CNNMoney.com- It seemed too easy. Two months ago, a pair of little-known hedge funds informed the New York Times that they were mounting a campaign to elect four directors to the company’s board. Monday, the nation’s most powerful newspaper publisher capitulated and agreed to support two of the insurgent nominees at its annual meeting next month.
How could the Times be so easily bought to its knees? The dissidents – Harbinger Capital Partners and Firebrand Partners – amassed a nearly 20% stake in the Times. The company’s controlling shareholders, the Sulzberger/Ochs clan, couldn’t brush off them off as they did a Morgan Stanley fund manager who tried to shake things up at the company last year.

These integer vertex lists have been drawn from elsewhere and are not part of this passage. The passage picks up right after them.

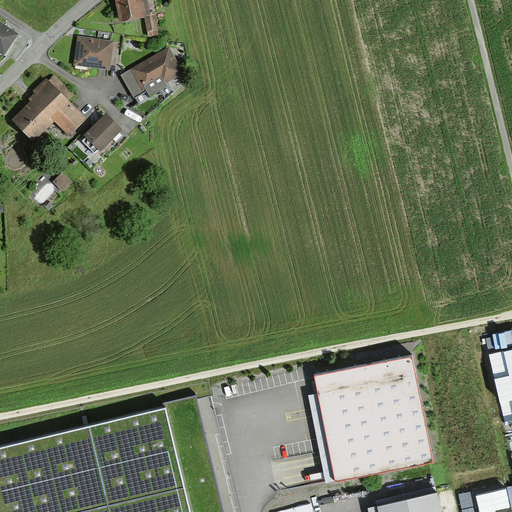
[(116,0),(120,20),(143,16),(147,36),(156,35),(152,12),(148,13),(145,0),(116,0)]
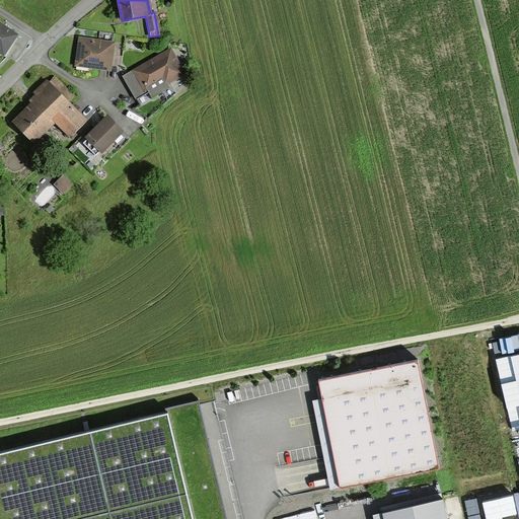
[(13,35),(0,27),(0,55),(2,56),(13,35)]
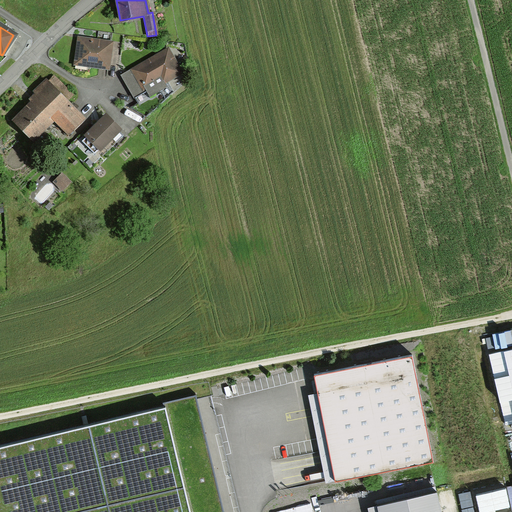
[(88,62),(87,65),(106,68),(109,46),(92,44),(92,41),(78,39),(75,60),(88,62)]
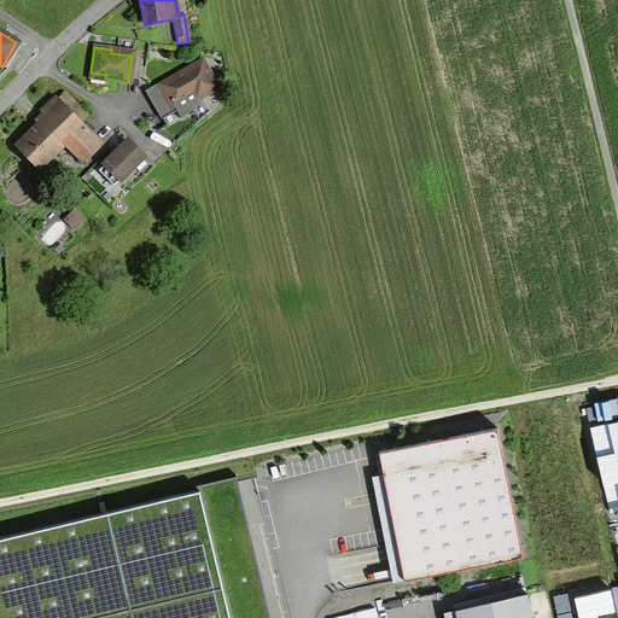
[(196,99),(215,87),(200,62),(161,86),(168,98),(157,104),(161,109),(191,92),(196,99)]
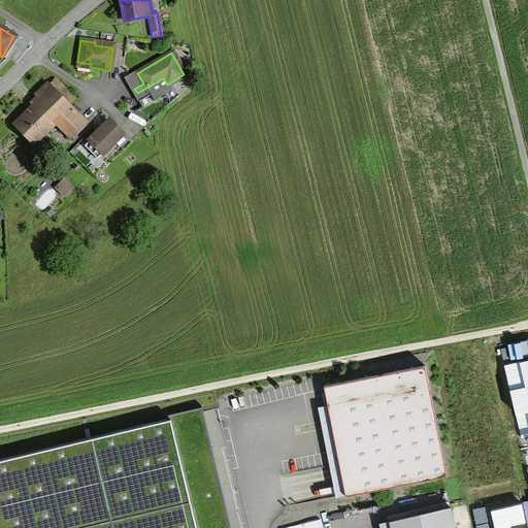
[(45,84),(33,95),(39,101),(15,126),(31,142),(52,122),(69,139),(85,123),(68,105),(74,99),(54,79),(47,86),(45,84)]
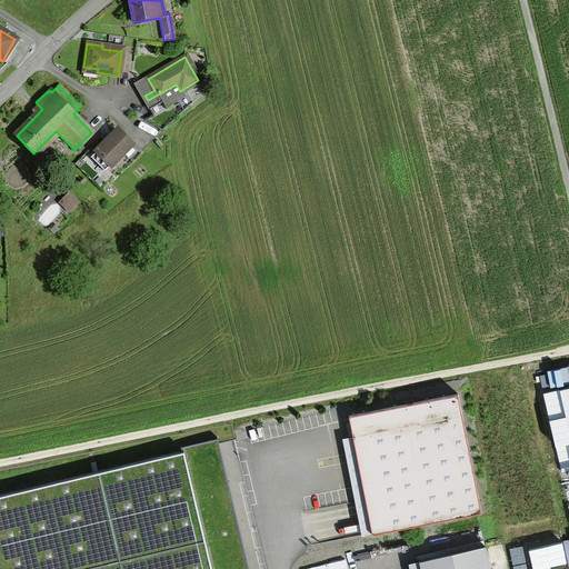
[(130,143),(117,130),(96,151),(109,165),(130,143)]
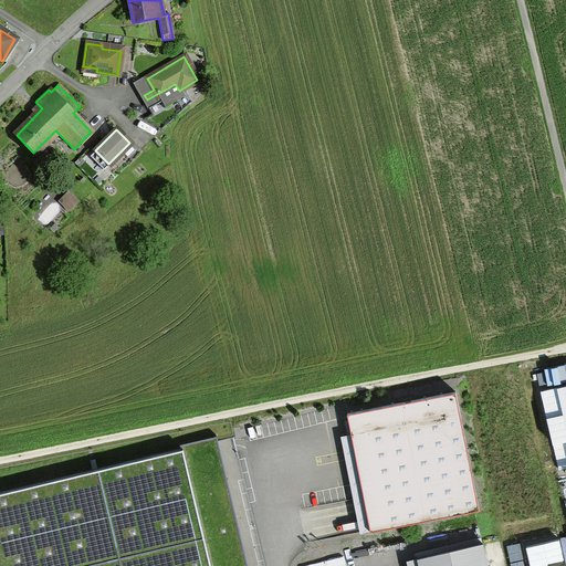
[(67,210),(76,201),(70,195),(60,203),(67,210)]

The hedge funds have declared victory. But perhaps they are being a little hasty. The truth is, Arthur Sulzberger Jr., the company’s chairman, may have been the true winner for avoiding a bitter proxy war that might have raised questions about his leadership and damaged the Times.
The New York Times, after all, is no ordinary public company. Presidents quake before Times’ op-ed columnists like Maureen Dowd. Wall Street isn’t as easily cowed – not when the company’s stock has fallen nearly 60% in the last five years. But even deep-pocketed hedge fund managers can’t play too roughly with the Paper of Record.